Strategy one: exact match
We start with the simplest thing that could work: source.indexOf(original), counting occurrences to confirm uniqueness. When the model quotes the source verbatim, this strategy fires instantly and we're done. On well-behaved model output, this is most applications.
When it's ambiguous — the snippet appears more than once — we bail with a clear reason rather than falling back. Ambiguity usually means the model didn't include enough surrounding context to disambiguate, and silently guessing would be unsafe.
Strategy two: EOL and trailing-whitespace normalization
Files may have CRLF line endings, trailing spaces, or other purely-cosmetic whitespace the model normalizes away. Strategy two strips \r from both sides, collapses trailing whitespace per line, and retries the exact match.
If that hits a unique match, we apply the fix against the normalized source. This is the rare case where we modify the source's normalization as a side effect — but only to the extent of trailing whitespace, which is almost always fine in the repos we see.
Strategy three: line-trimmed matching
The more common model deviation is reflowed indentation: the code is the same, but the leading whitespace differs because the model "cleaned up" tabs or adjusted indent levels. Strategy three splits both sides into lines, trims each line, and looks for a contiguous run of source lines whose trimmed form matches every needle line in order.
Matches are rejected if they're not unique.

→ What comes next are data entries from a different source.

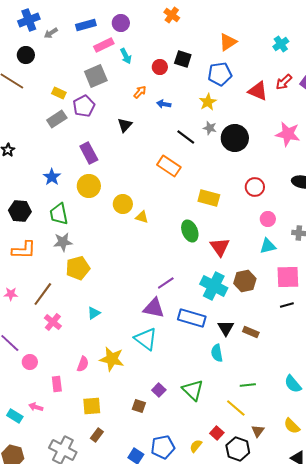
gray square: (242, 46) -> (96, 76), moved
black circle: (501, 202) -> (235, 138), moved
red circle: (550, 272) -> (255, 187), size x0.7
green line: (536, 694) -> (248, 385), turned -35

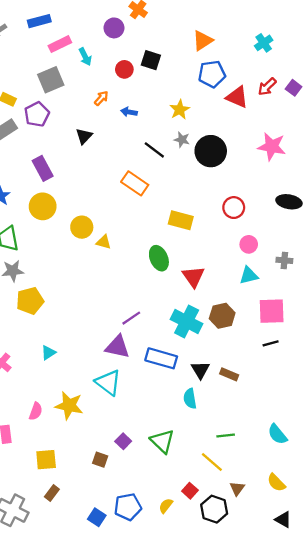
purple circle: (121, 23) -> (114, 28), moved
blue pentagon: (220, 74) -> (212, 74), moved

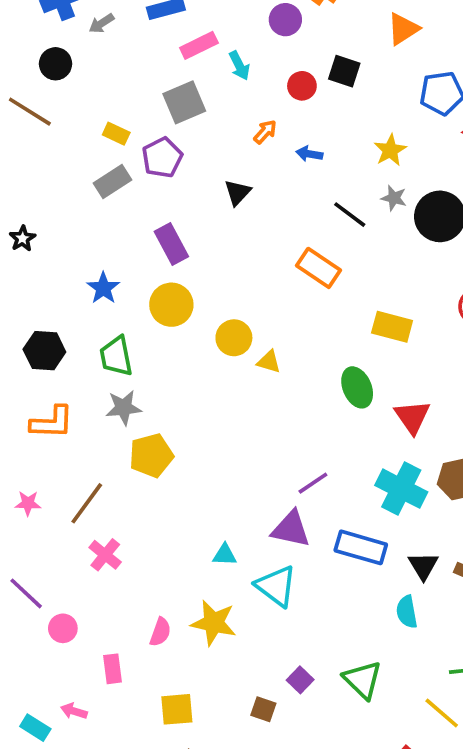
orange triangle: (203, 41) -> (403, 29), moved
cyan triangle: (48, 353) -> (225, 555), moved, turned 35

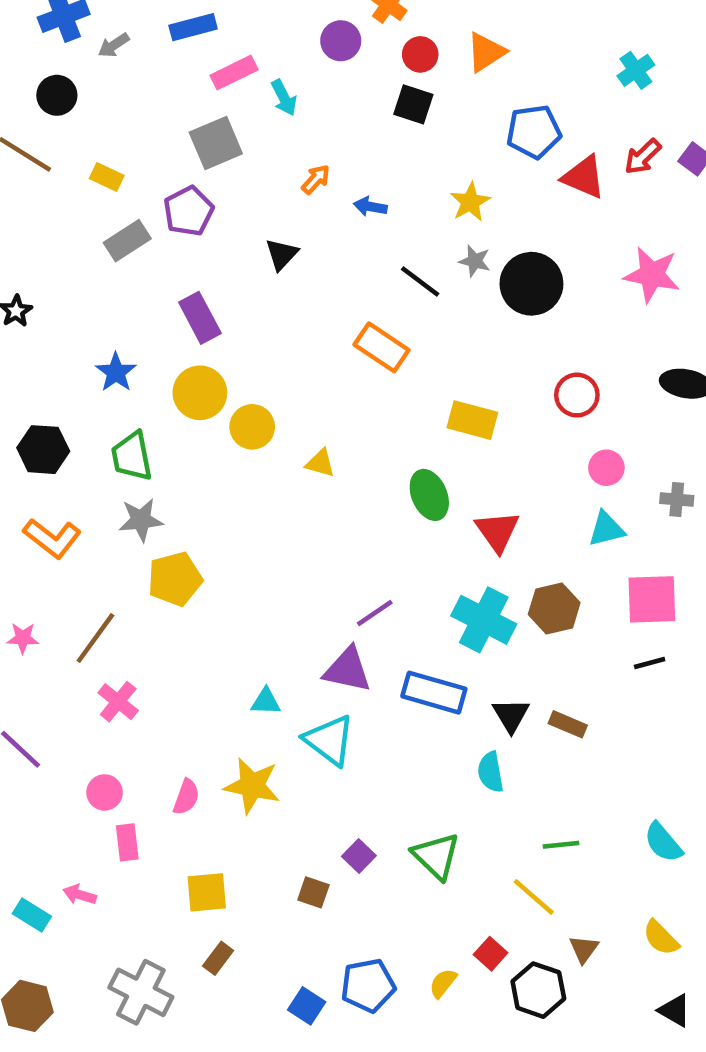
red circle: (302, 86) -> (420, 54), moved
yellow rectangle: (116, 134) -> (107, 177), moved
yellow circle: (234, 338) -> (252, 427), moved
orange L-shape: (52, 422) -> (52, 538), turned 36
pink circle: (63, 628) -> (105, 792), moved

When a unique match is found, we re-indent the fixed snippet to match the original block's leading indentation so the patched region parses correctly. Without the re-indent step, the patched file would have inconsistent indentation that linters and reviewers would flag.
Strategy four: noise-skipping line match
Because we send a compressed source view to the model (comment-only lines and blank runs removed), the model's quoted snippet can look contiguous in the compressed view but be interleaved with noise in the pristine file. Strategy four handles this: a run of source lines matches the needle if they match line-by-line while skipping blank and comment-only source lines between needle lines.
We classify source lines once per file — a single pass that marks each line as "real" or "noise" (including multi-line block comments) — and then slide the needle against the real lines. This is the strategy the diagnostic report labels trimmed_lines_noise_skipped. It's the last line of defense before we give up.
Guard rails
A few checks run before any strategy is tried. If either side contains an ellipsis marker ("// ...", "// rest of file", "// unchanged", ""), the patch is rejected with a specific reason. The model uses those as escape hatches when it doesn't want to quote the full snippet — and we refuse to guess at what the unquoted portion was. If the "original" is empty after trimming, we reject.
These guards exist because a single badly-applied patch is worse than a hundred rejected ones. The pipeline records every rejection with a reason so the diagnostic data is useful for tuning the prompt — if we see a rise in ellipsis rejections, that's a prompt problem to fix, not a patcher problem.
Why not use a full diff/AST patcher?
We experimented with AST-based patching early on. Two problems: it requires per-language infrastructure (Tree-sitter or equivalent) that bloats the deployment surface, and it forces the model to emit structured patches, which degraded suggestion quality materially. The four-strategy text patcher covers the practical cases cleanly with far less complexity.
A middle ground — parse both sides and align by token stream — is on the roadmap for a future iteration. The gains aren't large enough to justify the investment today.
Observability
Every patch attempt records which strategy succeeded or which reason it failed. That data lives on the PR record and the error record. When you see a PR with many patches attempted and few applied, the report tells you exactly where each failed. It's the fastest way to turn a "model keeps generating bad patches" hunch into a tunable signal.
Net behaviour
With the four-strategy patcher, the overwhelming majority of confident analyses produce applicable patches. The ones that still fail are mostly cases where the model needs to be told to quote more context — which means a prompt fix is the right answer, not a patcher fix. The patcher's job is to tolerate whitespace drift, not to invent fixes on the model's behalf.